Right now it’s summer in Saturn’s northern hemisphere—though at 1.4 billion kilometers (900 million miles) from the Sun and temperatures of -150 degrees Celsius (-240 degrees Fahrenheit) and lower, the term “summer” is definitely relative—with the Sun shining down on the rings from the north. Cassini was below the ring plane in this shot, looking up at them, so they appear a bit darker than they would if Cassini were above them looking down.

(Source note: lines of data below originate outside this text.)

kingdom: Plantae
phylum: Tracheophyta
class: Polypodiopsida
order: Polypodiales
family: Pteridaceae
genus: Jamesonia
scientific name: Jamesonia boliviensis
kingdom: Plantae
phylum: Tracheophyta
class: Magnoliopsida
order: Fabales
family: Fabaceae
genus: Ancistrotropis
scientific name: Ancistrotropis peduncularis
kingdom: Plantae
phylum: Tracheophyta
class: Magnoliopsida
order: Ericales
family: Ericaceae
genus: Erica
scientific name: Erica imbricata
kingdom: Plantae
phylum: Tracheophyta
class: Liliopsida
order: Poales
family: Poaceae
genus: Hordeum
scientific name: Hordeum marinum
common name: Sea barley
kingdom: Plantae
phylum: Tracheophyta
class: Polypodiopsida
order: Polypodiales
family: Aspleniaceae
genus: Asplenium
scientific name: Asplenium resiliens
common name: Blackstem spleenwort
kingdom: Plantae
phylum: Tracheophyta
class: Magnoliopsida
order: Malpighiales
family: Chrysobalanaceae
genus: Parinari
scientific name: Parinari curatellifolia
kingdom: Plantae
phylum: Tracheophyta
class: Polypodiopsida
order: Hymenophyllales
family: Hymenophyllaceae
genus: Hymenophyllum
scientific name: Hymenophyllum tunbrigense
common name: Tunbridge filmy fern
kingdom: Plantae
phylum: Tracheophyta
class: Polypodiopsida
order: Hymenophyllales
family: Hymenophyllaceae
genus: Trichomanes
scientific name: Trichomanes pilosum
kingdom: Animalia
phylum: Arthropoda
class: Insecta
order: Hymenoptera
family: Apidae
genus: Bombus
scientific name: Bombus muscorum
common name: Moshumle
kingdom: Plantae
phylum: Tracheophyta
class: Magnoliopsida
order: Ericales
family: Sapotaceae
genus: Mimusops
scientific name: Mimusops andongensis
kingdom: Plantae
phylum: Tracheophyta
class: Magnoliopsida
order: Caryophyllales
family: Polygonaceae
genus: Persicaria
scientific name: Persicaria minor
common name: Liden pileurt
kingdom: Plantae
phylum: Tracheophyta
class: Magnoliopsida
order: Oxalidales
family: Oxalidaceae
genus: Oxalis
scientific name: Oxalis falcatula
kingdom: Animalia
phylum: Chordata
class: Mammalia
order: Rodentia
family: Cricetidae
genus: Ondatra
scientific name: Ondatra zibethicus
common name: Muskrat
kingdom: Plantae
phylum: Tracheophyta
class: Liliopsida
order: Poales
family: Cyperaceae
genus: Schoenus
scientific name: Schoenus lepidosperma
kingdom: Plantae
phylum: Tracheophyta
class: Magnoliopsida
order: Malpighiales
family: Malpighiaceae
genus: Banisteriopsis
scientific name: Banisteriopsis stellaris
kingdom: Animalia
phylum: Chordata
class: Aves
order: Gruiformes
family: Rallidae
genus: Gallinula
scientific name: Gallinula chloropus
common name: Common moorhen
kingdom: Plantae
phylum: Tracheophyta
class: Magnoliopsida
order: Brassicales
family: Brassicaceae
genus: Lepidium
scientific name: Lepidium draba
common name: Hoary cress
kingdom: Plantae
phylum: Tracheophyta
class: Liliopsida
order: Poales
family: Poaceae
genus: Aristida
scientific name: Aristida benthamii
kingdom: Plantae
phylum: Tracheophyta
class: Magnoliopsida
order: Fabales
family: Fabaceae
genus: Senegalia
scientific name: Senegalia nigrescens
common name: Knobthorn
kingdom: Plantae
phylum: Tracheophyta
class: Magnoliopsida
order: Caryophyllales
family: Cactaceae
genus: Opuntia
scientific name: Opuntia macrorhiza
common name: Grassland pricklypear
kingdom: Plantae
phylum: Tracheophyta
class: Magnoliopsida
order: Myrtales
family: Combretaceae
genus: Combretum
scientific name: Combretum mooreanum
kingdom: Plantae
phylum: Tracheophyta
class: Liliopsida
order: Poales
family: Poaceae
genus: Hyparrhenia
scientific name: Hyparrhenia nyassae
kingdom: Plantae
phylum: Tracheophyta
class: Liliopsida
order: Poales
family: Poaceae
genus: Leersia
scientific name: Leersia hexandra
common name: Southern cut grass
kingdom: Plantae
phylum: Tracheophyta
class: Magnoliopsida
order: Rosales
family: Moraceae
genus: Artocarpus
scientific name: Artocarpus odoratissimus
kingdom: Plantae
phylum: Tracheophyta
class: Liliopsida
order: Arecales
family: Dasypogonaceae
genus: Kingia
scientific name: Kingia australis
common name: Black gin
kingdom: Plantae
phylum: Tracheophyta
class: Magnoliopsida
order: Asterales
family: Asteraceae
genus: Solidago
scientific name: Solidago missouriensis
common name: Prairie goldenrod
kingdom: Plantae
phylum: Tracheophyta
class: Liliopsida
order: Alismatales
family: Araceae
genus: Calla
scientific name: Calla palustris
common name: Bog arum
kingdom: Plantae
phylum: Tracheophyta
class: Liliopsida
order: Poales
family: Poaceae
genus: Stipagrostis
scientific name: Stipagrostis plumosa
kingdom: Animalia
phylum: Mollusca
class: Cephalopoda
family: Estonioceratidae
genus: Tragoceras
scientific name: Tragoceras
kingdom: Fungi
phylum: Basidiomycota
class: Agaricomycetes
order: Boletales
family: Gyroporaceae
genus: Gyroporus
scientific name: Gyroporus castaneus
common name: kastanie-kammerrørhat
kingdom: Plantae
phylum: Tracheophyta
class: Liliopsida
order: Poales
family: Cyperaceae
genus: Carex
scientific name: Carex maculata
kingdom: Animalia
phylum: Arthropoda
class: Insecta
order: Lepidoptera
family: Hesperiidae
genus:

As you can see, Saturn has lots of rings; thousands, in fact! The rings are not solid, but instead composed of countless small pieces of nearly pure water ice, the biggest probably smaller than an average house. Some of the rings are extremely narrow, too: You can see the thin ones silhouetted against the face of the planet itself, looking like piano wires strung across the vast cloudscape.
Just below and to the right of the rings you can see their shadow on the cloud tops of Saturn. I’m fascinated by the play of light and shadow on the rings and the planet, highlighting the complexity of the rings. You can also see some storms in the clouds on Saturn; that dark circular one with the bright rim around it is about 4,000 kilometers (2,400 miles) across—about as wide as the continental United States!
Saturn is big.
So big, I suspect, that you might have missed the tiny spark of light in the upper left. That’s Saturn’s moon Tethys, seen here a little more than half full as it’s lit by the distant Sun. But it’s hardly tiny: It’s nearly 1,100 kilometers (660 miles) across, about the distance from Chicago to Washington, D.C.!
Our sense of size is dwarfed by objects on this scale. And yet, there we are. Cassini has been circling Saturn and flying past its weird moons since 2004, returning vast amounts of data about the planet and its environment. But for all the knowledge gained, and more yet to come, when I see pictures like this I sometimes wonder if the most important thing Cassini has done is shown us how starkly beautiful and immense our solar system is.